PERSONNAGE ALLONGE

OLMEQUE – Las Bocas – PUEBLA – Mexique

900 – 600 AV. J.-C.

Hauteur : 7,1 cm - Largeur : 16 cm - Epaisseur : 7,8 cm

Kaolin massif blanc beige ivoire avec traces de cinabre.

 

Cette magnifique sculpture, représentant un personnage allongé, compte parmi les plus belles figurines préclassiques de style olmèque, typiques du site de Las Bocas, situé sur le haut plateau central. La délicatesse de ses traits, la justesse de ses proportions, l’équilibre de sa posture, l’intense sérénité qui émane de son visage, et sa parfaite finition, en font un chef d’œuvre, qui diffuse en nous une émotion immédiate.

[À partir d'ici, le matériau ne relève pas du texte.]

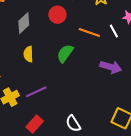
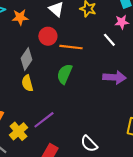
gray diamond: (24, 23) -> (27, 59), moved
orange line: (89, 32) -> (71, 47), moved

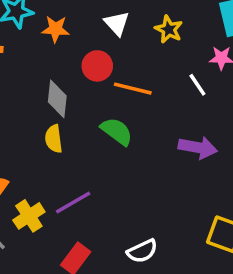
gray diamond: (27, 59) -> (57, 99), turned -35
green semicircle: (65, 74) -> (117, 131), turned 96
white semicircle: (89, 144) -> (142, 251), turned -78

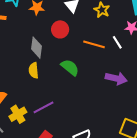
orange line: (133, 89) -> (94, 44), moved

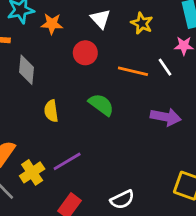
gray diamond: (36, 48) -> (27, 70), moved

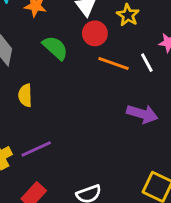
red circle: (85, 53) -> (95, 33), moved
green semicircle: (101, 105) -> (55, 48), moved

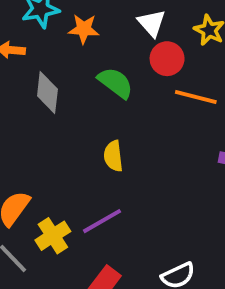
yellow semicircle: (25, 95) -> (113, 156), moved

Le traitement épuré, sans signe extérieur d’appartenance à une classe sociale, indique que l’artiste a cherché à restituer, dans un geste avant tout spirituel, une sorte d’idéal universel. Un idéal socio-esthétique visible à travers le soin porté à la tête et au visage qui répondent aux conventions olmèques, mais aussi une qualité d’âme perceptible à travers l’aura particulière de ce personnage.

L’état intérieur, qui se dégage de cette élégante sculpture, témoigne du talent du céramiste qui a su donner vie à son œuvre. Au-delà, il exprime cette « conscience de soi » et du monde environnant, qui caractérise cette époque de l’histoire antique au cours de laquelle l’homme a commencé à se sédentariser, se civiliser et à interroger le ciel pour trouver des réponses aux grands mystères de la vie. Autrement dit, cette figure coïncide avec la naissance d’un système religieux dont elle est une très belle manifestation.

Si le corps est traité de façon minimale, avec pour seuls détails, des marques au niveau du thorax, de l’aine, des coudes, et des rainures au niveau des pieds et des mains, la tête du personnage se fait plus précise. Elle présente les caractéristiques chères aux olmèques : le crâne allongé, les yeux bridés et la bouche arquée.

Le crâne allongé est le résultat d’une déformation rituelle pratiquée par les élites en Amérique centrale et en Amérique du Sud comme signe de distinction sociale. Dans ces sociétés anciennes, le corps représentait métaphoriquement le cosmos et la tête correspondait au monde supérieur. La manipulation de l’occiput, comme toute forme de parure corporelle, était un signal symbolique fort, un moyen d’imprimer, dans le corps, l’appartenance à un groupe. Certains avancent l’idée que la déformation permettait de donner au crâne une forme noble évoquant l’épi de maïs, plante sacrée et vitale pour les populations de ces régions du monde.

Au niveau du visage, les yeux inclinés, figurés par deux fines incisions, le nez fort et aplati, et la bouche aux commissures tombantes, sont également des marqueurs d’importance. Ils renvoient à la figure du jaguar, symbole solaire, de puissance et de prestige, à l’origine des premières divinités mésoaméricaines.

Les images olmèques, qu'elles soient sculptées, gravées ou peintes, qu'elles pèsent plusieurs tonnes ou quelques grammes, parlent toutes de pouvoir, de cosmologie et de religion. Dans l'expression symbolique, le bestiaire comprend des serpents, des crocodiles et des oiseaux, mais c'est au grand félin que l'iconographie donne la plus grande place. Ses attributs, plus ou moins stylisés, se retrouvent partout dans l’art olmèque, qui n’a eu de cesse d’explorer la relation de l’homme à l’animal et inversement.

Notre sculpture est un exemple subtil et particulièrement raffiné d’assimilation de traits félins par une figure humaine. Le site de Las Bocas, sur les hauts plateaux centraux, a livré un certain nombre de personnages de ce type, qui ont fait sa réputation. Il s’agit d’êtres masculins, généralement asexués, recouverts d’un engobe blanc-crème poli et représentés dans différentes attitudes.